Division of Nephrology, Department of Medicine, and Departments of.
Institute for Clinical Evaluative Sciences, Ontario, Canada.
Clin J Am Soc Nephrol. 2019 Jan 7;14(1):17-26. doi: 10.2215/CJN.07490618. Epub 2018 Dec 11.
Regulatory agencies warn about the risk of AKI with levetiracetam use on the basis of information from case reports. We conducted this study to determine whether new levetiracetam use versus nonuse is associated with a higher risk of AKI.
DESIGN, SETTING, PARTICIPANTS, & MEASUREMENTS: This was a population-based retrospective cohort study of adults with epilepsy in Ontario, Canada. Patients who received a new outpatient prescription for levetiracetam between January 1, 2004 and March 1, 2017 were matched to two nonusers on stage of CKD, recorded seizure in the prior 90 days, and logit of a propensity score for levetiracetam use. The primary outcome was a hospital encounter (emergency department visit or hospitalization) with AKI within 30 days of cohort entry. Secondary outcomes were AKI within 180 days and change in the concentration of serum creatinine. We assessed the primary outcome using health care diagnosis codes. We evaluated the change in the concentration of serum creatinine in a subpopulation with laboratory measurements.
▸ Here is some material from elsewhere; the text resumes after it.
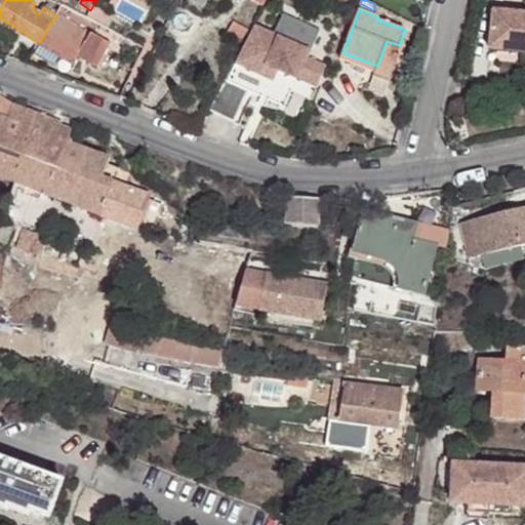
[(524,12),(493,9),(488,48),(524,51),(524,12)]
We matched 3980 levetiracetam users to 7960 nonusers (mean age 55 years, 51% women). Levetiracetam use was not significantly associated with a higher risk of AKI within 30 days (13 [0.33%] events in levetiracetam users and 21 [0.26%] events in nonusers [odds ratio, 1.24; 95% confidence interval, 0.62 to 2.47]). Similarly, there was no significant association with AKI within 180 days (odds ratio, 0.70; 95% confidence interval, 0.43 to 1.13). The change in the concentration of serum creatinine did not significantly differ between levetiracetam users and nonusers.
In this population-based study levetiracetam use was not associated with a higher risk of AKI.
This article contains a podcast at https://www.asn-online.org/media/podcast/CJASN/2018_12_11_Yau_Podcast.mp3.
监管机构基于病例报告的信息警告使用左乙拉西坦可能会导致 AKI。我们进行这项研究是为了确定新使用左乙拉西坦与不使用相比是否会增加 AKI 的风险。
设计、设置、参与者和测量方法:这是一项基于加拿大安大略省癫痫患者的人群回顾性队列研究。2004 年 1 月 1 日至 2017 年 3 月 1 日期间,接受左乙拉西坦新门诊处方的患者与在 CKD 阶段、记录在过去 90 天内有癫痫发作且左乙拉西坦使用倾向评分的逻辑对数相匹配的两名非使用者相匹配。主要结局是队列入组后 30 天内发生 AKI 的医院就诊(急诊就诊或住院)。次要结局是在 180 天内发生 AKI 和血清肌酐浓度的变化。我们使用医疗保健诊断代码评估主要结局。我们在有实验室测量的亚人群中评估了血清肌酐浓度的变化。
我们将 3980 名左乙拉西坦使用者与 7960 名非使用者相匹配(平均年龄 55 岁,51%为女性)。左乙拉西坦的使用与 30 天内 AKI 的发生风险无显著相关性(左乙拉西坦使用者中有 13 例[0.33%],非使用者中有 21 例[0.26%][比值比,1.24;95%置信区间,0.62 至 2.47])。同样,180 天内 AKI 也无显著相关性(比值比,0.70;95%置信区间,0.43 至 1.13)。左乙拉西坦使用者与非使用者的血清肌酐浓度变化无显著差异。
在这项基于人群的研究中,左乙拉西坦的使用与 AKI 的风险增加无关。